Many of K.R. Hovatter's little pieces of plastic are used for a process called PCR, or polymerase chain reaction. It is a fast and relatively inexpensive way to make many copies of small segments of DNA for testing and research.

The products are sold through dealers to medical and research operations worldwide.

The business of building medical plastics is brutally competitive, with Asian and Indian companies offering similar products. But while the business is competitive, it is also selective. Technicians and researchers need products that are of supreme consistency and quality.

Hovatter, on a tour of his company, pointed out large plastic injection machines, each a marvel of mechanical and electronic integration.

"These come from Germany. We could have bought less expensive injectors, but they are not as good. We felt it was worth the investment."

Scientific Specialties focuses on quality, customer service, and flexibility. If a customer wants a customized product, or one that bears a special logo, that can happen with minimal fuss. With its array of injection machines and molds, the company can make more than 1,000 different products.

Last year, in fact, the company shipped more than one billion parts.

It is a balancing act, though, between maintaining strict standards of quality and meeting sometimes-aggressive production demands.

"We are innovative and customer-driven, but we are also honest, at times painfully so," said Paul Connelly, sales and marketing manager. "If the customer wants something that can't be done, we tell them that. You can't just wave a magic wand and make something happen if it doesn't align with our standards of quality."

Why did the Hovatters choose Lodi?

The couple knew of a moldmaker in Lodi that introduced them to the community.

They built the business here, in part, because of good electric rates and a large labor pool willing to work for reasonable wages.

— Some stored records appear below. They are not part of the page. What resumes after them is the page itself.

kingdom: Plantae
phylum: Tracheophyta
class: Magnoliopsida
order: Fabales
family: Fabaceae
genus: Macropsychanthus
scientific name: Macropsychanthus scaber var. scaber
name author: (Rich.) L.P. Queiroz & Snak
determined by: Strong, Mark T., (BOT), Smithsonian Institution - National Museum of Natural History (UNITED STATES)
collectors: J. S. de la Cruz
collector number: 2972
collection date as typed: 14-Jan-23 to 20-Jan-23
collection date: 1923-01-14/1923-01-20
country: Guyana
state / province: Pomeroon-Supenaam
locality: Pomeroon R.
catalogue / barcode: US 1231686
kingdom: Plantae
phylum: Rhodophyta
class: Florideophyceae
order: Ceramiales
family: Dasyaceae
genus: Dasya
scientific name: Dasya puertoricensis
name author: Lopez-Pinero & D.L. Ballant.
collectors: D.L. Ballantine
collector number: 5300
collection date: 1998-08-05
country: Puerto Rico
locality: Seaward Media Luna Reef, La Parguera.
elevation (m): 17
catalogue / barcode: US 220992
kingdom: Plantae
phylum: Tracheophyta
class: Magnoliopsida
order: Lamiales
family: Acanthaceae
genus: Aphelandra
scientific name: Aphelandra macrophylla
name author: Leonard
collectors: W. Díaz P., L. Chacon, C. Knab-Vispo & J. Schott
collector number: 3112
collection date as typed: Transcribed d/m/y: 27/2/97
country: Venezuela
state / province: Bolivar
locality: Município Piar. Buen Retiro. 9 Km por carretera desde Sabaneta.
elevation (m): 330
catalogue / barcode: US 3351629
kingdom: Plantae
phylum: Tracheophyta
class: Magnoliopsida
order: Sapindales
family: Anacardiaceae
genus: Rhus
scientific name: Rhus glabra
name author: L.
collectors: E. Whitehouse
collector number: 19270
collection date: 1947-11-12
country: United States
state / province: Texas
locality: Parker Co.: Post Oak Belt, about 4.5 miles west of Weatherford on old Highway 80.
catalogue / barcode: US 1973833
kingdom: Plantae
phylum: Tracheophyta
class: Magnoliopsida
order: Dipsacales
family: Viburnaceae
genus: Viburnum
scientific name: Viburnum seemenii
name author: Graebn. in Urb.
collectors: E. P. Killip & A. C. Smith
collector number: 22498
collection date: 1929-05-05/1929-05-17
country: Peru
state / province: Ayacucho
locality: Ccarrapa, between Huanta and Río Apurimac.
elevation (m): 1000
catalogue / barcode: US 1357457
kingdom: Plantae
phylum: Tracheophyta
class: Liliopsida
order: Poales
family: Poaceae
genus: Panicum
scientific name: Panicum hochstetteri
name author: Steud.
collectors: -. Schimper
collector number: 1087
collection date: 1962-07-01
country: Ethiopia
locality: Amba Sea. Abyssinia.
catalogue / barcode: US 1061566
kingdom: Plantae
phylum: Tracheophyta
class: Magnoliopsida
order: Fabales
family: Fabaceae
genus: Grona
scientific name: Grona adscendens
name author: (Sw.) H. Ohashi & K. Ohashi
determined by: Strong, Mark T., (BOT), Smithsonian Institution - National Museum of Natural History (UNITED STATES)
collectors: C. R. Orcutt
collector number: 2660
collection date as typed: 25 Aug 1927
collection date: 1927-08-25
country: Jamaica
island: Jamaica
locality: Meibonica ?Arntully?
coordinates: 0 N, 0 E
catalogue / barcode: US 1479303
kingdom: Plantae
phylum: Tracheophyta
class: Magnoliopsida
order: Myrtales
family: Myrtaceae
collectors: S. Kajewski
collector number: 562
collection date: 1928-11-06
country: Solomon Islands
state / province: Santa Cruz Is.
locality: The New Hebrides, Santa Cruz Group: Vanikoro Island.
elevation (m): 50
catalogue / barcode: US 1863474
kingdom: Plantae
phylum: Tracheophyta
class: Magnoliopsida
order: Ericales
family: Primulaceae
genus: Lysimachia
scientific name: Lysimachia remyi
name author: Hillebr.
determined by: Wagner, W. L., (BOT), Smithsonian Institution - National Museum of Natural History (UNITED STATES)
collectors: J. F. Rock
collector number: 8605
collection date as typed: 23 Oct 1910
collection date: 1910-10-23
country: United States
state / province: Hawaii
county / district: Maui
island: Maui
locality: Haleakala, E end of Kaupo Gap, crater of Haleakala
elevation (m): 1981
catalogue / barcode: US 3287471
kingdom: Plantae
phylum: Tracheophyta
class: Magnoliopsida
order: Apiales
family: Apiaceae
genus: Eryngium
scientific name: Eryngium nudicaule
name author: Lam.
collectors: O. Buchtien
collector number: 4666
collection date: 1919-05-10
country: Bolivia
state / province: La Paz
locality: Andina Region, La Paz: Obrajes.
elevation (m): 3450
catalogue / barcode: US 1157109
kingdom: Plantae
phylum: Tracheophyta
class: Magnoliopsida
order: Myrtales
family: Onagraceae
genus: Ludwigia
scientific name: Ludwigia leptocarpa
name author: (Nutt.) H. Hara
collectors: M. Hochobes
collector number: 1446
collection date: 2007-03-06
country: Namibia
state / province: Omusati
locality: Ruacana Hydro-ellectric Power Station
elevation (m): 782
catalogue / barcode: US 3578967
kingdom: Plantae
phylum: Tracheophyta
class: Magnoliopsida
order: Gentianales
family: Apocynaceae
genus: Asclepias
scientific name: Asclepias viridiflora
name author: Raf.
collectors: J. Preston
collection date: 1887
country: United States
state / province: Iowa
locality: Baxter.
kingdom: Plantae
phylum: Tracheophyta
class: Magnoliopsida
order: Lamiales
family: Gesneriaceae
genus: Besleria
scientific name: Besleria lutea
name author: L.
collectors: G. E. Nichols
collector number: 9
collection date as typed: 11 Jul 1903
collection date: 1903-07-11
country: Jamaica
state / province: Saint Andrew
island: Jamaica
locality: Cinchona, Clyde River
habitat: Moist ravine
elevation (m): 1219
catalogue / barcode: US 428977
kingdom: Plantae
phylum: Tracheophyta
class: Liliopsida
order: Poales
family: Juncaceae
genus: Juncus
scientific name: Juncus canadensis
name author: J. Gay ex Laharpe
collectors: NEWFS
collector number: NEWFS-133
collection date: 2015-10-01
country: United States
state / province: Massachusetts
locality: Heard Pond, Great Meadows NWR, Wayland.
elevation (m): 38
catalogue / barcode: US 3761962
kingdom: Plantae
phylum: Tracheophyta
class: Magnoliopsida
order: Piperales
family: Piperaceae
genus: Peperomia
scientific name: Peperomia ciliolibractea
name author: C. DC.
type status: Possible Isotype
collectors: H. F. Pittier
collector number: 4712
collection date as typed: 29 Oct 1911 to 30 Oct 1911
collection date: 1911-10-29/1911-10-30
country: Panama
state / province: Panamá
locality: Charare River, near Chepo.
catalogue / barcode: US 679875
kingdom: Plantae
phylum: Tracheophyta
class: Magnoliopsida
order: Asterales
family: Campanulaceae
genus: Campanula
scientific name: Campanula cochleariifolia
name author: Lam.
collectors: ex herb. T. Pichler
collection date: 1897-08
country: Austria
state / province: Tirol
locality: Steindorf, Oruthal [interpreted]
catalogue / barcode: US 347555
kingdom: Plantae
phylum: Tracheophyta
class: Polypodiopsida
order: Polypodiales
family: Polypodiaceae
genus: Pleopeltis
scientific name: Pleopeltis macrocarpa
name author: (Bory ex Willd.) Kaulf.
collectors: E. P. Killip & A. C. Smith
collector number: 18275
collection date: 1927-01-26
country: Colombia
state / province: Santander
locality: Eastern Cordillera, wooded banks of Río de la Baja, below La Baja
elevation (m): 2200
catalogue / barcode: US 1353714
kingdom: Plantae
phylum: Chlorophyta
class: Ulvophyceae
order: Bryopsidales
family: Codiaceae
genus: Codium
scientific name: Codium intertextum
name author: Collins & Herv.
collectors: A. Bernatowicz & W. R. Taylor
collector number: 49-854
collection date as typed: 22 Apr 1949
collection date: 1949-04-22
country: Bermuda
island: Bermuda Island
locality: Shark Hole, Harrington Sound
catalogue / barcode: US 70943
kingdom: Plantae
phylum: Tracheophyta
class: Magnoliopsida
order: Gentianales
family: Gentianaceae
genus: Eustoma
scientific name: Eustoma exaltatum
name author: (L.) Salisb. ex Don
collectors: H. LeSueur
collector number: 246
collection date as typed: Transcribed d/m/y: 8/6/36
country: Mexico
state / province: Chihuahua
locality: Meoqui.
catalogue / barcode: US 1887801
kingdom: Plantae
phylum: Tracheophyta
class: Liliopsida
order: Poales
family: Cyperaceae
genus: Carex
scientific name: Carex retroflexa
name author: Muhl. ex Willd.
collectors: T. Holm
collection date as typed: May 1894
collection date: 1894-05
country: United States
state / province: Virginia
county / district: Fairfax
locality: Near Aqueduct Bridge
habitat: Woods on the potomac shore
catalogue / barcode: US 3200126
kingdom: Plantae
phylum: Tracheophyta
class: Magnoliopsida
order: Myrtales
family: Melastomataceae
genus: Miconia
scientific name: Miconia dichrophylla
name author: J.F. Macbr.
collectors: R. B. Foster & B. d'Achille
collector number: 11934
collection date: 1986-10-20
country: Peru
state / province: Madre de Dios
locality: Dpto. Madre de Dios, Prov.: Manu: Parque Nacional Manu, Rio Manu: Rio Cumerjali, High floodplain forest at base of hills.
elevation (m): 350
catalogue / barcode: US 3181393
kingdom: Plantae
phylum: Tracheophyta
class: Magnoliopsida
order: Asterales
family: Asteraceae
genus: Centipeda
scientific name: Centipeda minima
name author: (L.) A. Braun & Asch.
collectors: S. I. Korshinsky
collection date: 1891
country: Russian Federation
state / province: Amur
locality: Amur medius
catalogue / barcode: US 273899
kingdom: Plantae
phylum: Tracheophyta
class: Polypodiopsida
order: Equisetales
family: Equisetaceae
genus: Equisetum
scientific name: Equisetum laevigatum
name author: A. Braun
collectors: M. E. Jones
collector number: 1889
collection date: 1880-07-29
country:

When the decision was made to move to Lodi, Robbie Hovatter was eager but a bit curious, too.

"My thought was, 'What is Lodi?' Coming from the Bay Area, we didn't know quite what to expect," she said. "Now, we absolutely love it. It is home."

The expansion last year was ambitious, but several thousand square feet remain unfinished.

As even better mousetraps are built, that space will likely be filled, too.

"We've been blessed so far," said K.R. Hovatter. "We hope and pray we can continue to grow."